[Plain-text document sources]
*** Begin section ***
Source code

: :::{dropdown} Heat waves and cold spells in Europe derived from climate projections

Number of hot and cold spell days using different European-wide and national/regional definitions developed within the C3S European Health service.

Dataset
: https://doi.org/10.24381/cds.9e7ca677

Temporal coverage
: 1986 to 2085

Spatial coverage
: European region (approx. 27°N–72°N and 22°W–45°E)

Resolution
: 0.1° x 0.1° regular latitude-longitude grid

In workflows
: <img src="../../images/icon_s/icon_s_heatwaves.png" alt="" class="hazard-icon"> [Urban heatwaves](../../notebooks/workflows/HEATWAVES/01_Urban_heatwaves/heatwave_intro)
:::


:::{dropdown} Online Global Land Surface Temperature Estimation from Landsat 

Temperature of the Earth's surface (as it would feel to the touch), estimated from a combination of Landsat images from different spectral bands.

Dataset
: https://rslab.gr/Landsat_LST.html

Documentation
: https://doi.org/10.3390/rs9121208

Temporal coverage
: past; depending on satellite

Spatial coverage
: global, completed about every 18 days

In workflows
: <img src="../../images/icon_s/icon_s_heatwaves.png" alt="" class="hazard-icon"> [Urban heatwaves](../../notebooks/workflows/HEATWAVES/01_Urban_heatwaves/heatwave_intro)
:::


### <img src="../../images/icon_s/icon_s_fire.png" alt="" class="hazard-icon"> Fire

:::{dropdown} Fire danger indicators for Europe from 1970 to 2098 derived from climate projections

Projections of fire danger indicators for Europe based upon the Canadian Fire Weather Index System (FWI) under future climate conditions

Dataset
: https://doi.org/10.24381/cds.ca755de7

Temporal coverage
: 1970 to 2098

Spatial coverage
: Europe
*** End section ***
*** Begin section ***
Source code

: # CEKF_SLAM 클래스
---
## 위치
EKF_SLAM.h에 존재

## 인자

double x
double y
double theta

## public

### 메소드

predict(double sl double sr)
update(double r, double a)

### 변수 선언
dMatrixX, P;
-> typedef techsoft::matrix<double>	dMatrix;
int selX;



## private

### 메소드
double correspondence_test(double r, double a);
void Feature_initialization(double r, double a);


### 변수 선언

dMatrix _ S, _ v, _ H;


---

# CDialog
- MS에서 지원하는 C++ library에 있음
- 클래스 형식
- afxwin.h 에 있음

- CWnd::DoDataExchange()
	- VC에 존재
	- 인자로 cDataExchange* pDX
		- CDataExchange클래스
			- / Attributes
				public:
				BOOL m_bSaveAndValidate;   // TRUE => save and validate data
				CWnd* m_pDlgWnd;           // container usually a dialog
*** End section ***
*** Begin section ***
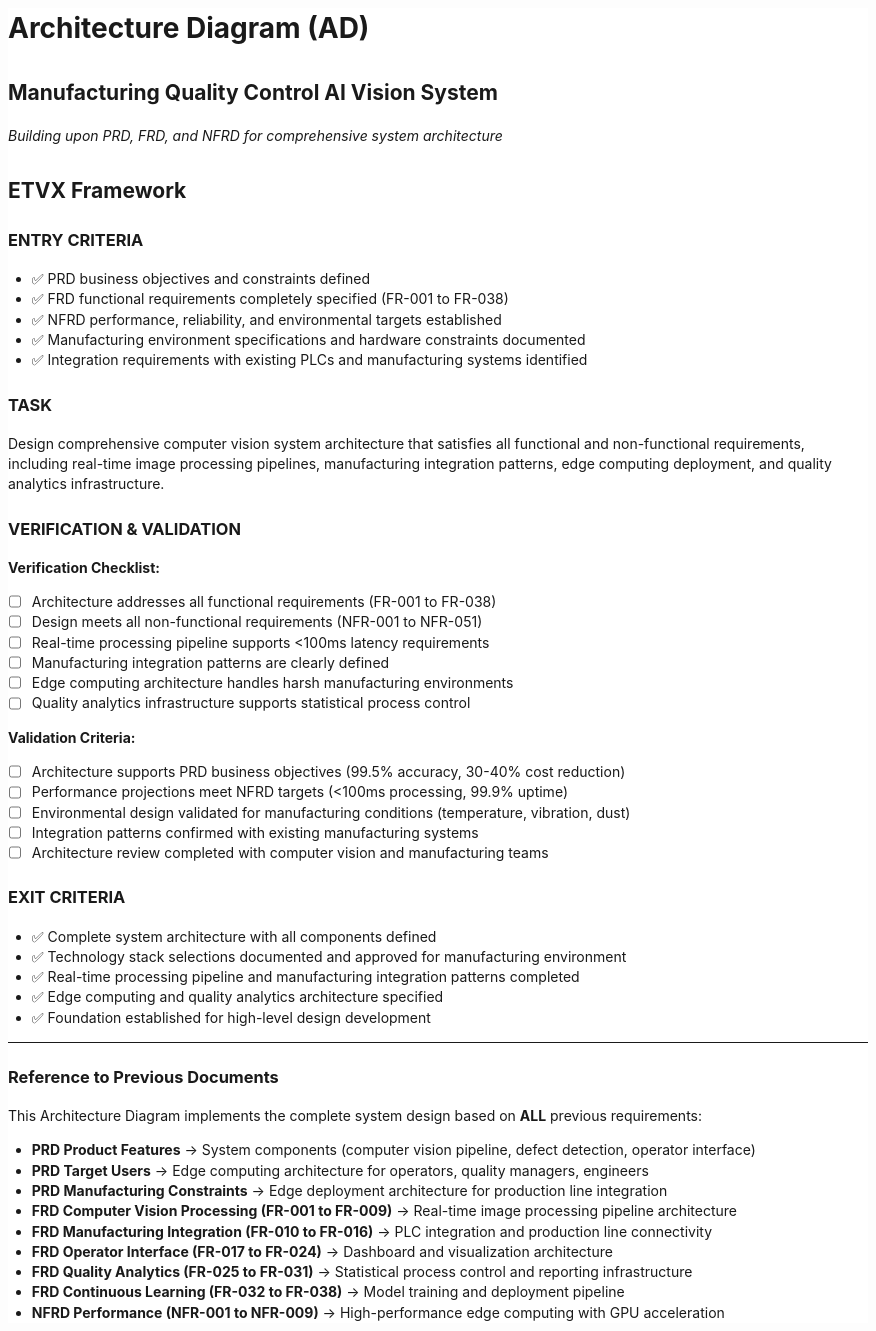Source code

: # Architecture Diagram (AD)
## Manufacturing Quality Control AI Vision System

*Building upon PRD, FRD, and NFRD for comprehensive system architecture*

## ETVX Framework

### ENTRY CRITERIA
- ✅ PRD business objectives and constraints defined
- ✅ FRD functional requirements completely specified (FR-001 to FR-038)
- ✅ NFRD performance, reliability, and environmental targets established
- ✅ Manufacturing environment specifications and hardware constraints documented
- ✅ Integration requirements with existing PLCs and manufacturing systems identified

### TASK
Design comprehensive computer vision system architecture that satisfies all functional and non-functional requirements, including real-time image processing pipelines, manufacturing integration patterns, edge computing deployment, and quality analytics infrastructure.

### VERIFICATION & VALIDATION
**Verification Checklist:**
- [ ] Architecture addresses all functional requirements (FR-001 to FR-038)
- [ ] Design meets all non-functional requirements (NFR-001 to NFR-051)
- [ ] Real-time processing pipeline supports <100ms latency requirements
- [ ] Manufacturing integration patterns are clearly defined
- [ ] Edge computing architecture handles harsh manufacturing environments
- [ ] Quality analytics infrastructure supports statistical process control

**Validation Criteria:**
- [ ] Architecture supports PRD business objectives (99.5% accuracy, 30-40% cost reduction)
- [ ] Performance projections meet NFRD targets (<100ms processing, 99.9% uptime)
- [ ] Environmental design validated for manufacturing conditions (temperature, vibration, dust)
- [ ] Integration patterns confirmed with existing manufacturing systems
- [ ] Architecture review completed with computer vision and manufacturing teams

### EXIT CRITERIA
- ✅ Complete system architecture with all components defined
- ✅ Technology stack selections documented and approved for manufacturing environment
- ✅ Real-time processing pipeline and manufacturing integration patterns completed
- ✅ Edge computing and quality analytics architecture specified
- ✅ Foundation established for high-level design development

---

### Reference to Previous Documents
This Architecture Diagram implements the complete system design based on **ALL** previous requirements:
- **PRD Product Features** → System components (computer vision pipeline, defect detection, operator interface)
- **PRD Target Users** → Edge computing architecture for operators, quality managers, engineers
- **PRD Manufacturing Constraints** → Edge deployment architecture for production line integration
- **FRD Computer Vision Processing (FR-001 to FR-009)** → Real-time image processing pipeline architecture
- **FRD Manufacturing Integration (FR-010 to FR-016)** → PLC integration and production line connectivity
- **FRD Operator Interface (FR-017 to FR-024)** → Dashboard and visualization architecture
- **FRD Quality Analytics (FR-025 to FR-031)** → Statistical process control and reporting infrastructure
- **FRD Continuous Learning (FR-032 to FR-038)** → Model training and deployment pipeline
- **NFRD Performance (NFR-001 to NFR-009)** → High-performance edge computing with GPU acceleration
*** End section ***
Task details: Copy out every line of the items, unchanged, from the line with "- CWnd::DoDataExchange()" to the line with "usually a dialog", both included.

Exercise response:
- CWnd::DoDataExchange()
	- VC에 존재
	- 인자로 cDataExchange* pDX
		- CDataExchange클래스
			- / Attributes
				public:
				BOOL m_bSaveAndValidate;   // TRUE => save and validate data
				CWnd* m_pDlgWnd;           // container usually a dialog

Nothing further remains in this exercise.